After the three levels of tests, the benchmarking team should have a good sense of the consistency of different methods. If the results are close to each other, we can calculate the geometric means of the efficiency scores for each firm to get a “comprehensive” efficiency measure. If there is substantial variance in all three level tests, the findings would be considered inconclusive; requiring a more detailed analysis to explore problems with the adopted models.

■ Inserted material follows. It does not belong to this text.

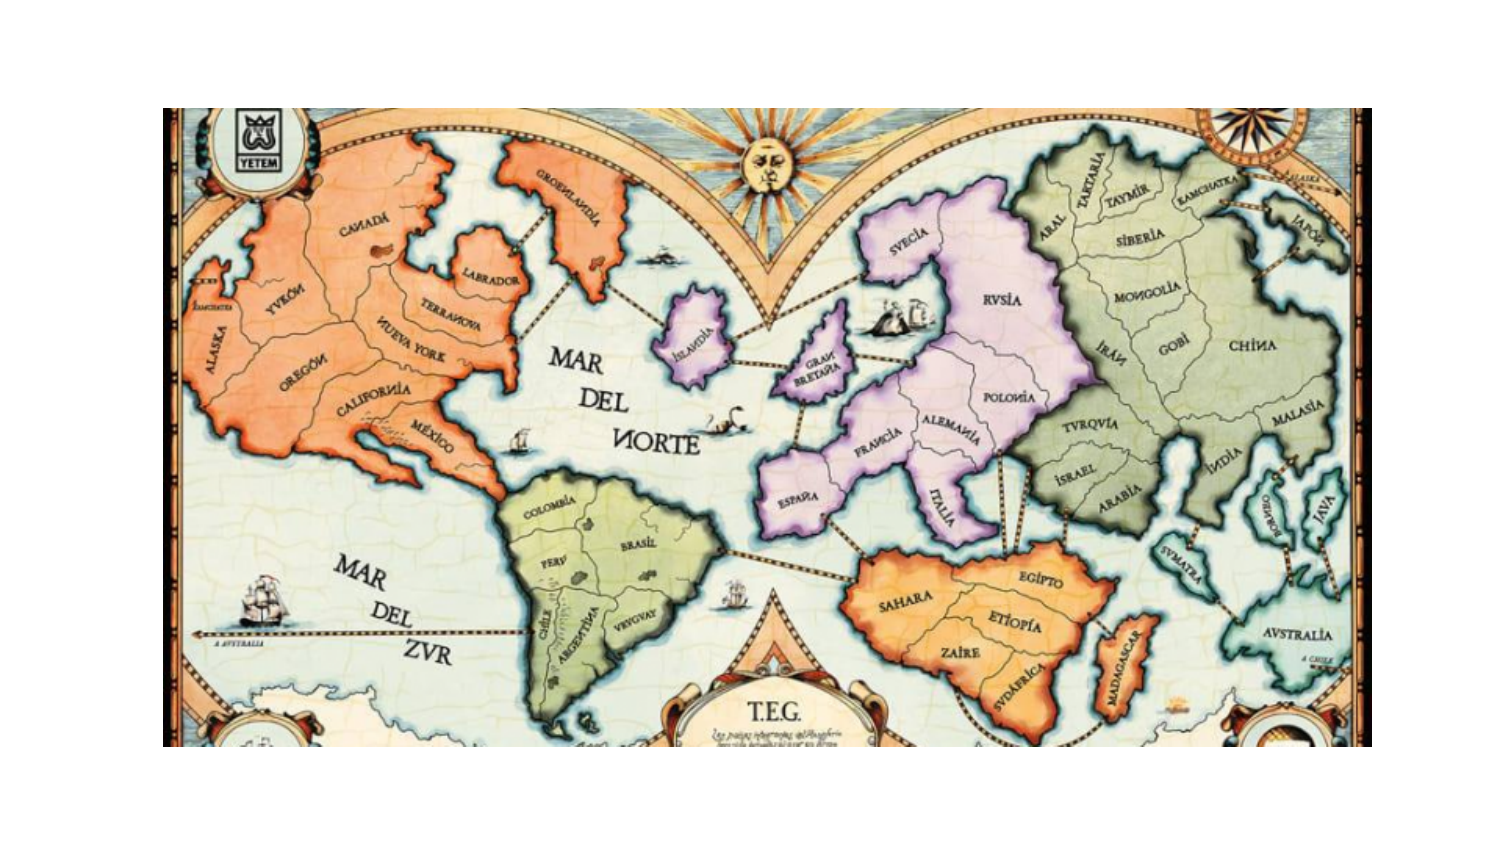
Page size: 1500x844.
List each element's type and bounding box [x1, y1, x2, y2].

If the results pass the sensitivity tests, the benchmarking team can start to analyze scores and rankings and explore the potential determinants of inefficiencies across firms and over time. The utilities can be divided into different groups by various factors, such as regions, population density, regulatory environment, ownership structure, and vintage to compare the efficiency scores. Second stage regressions (OLS or Tobit) with the efficiency score as the dependent variable can also be used to test the partial effects of these external factors on the firm efficiency. Firms should not be ranked as poor performers if they operate under conditions that differ from those of the other firms. As noted earlier, density, geographic topology, distance from raw water sources, and political constraints on prices (affecting the financial sustainability of operations) affect relative performance.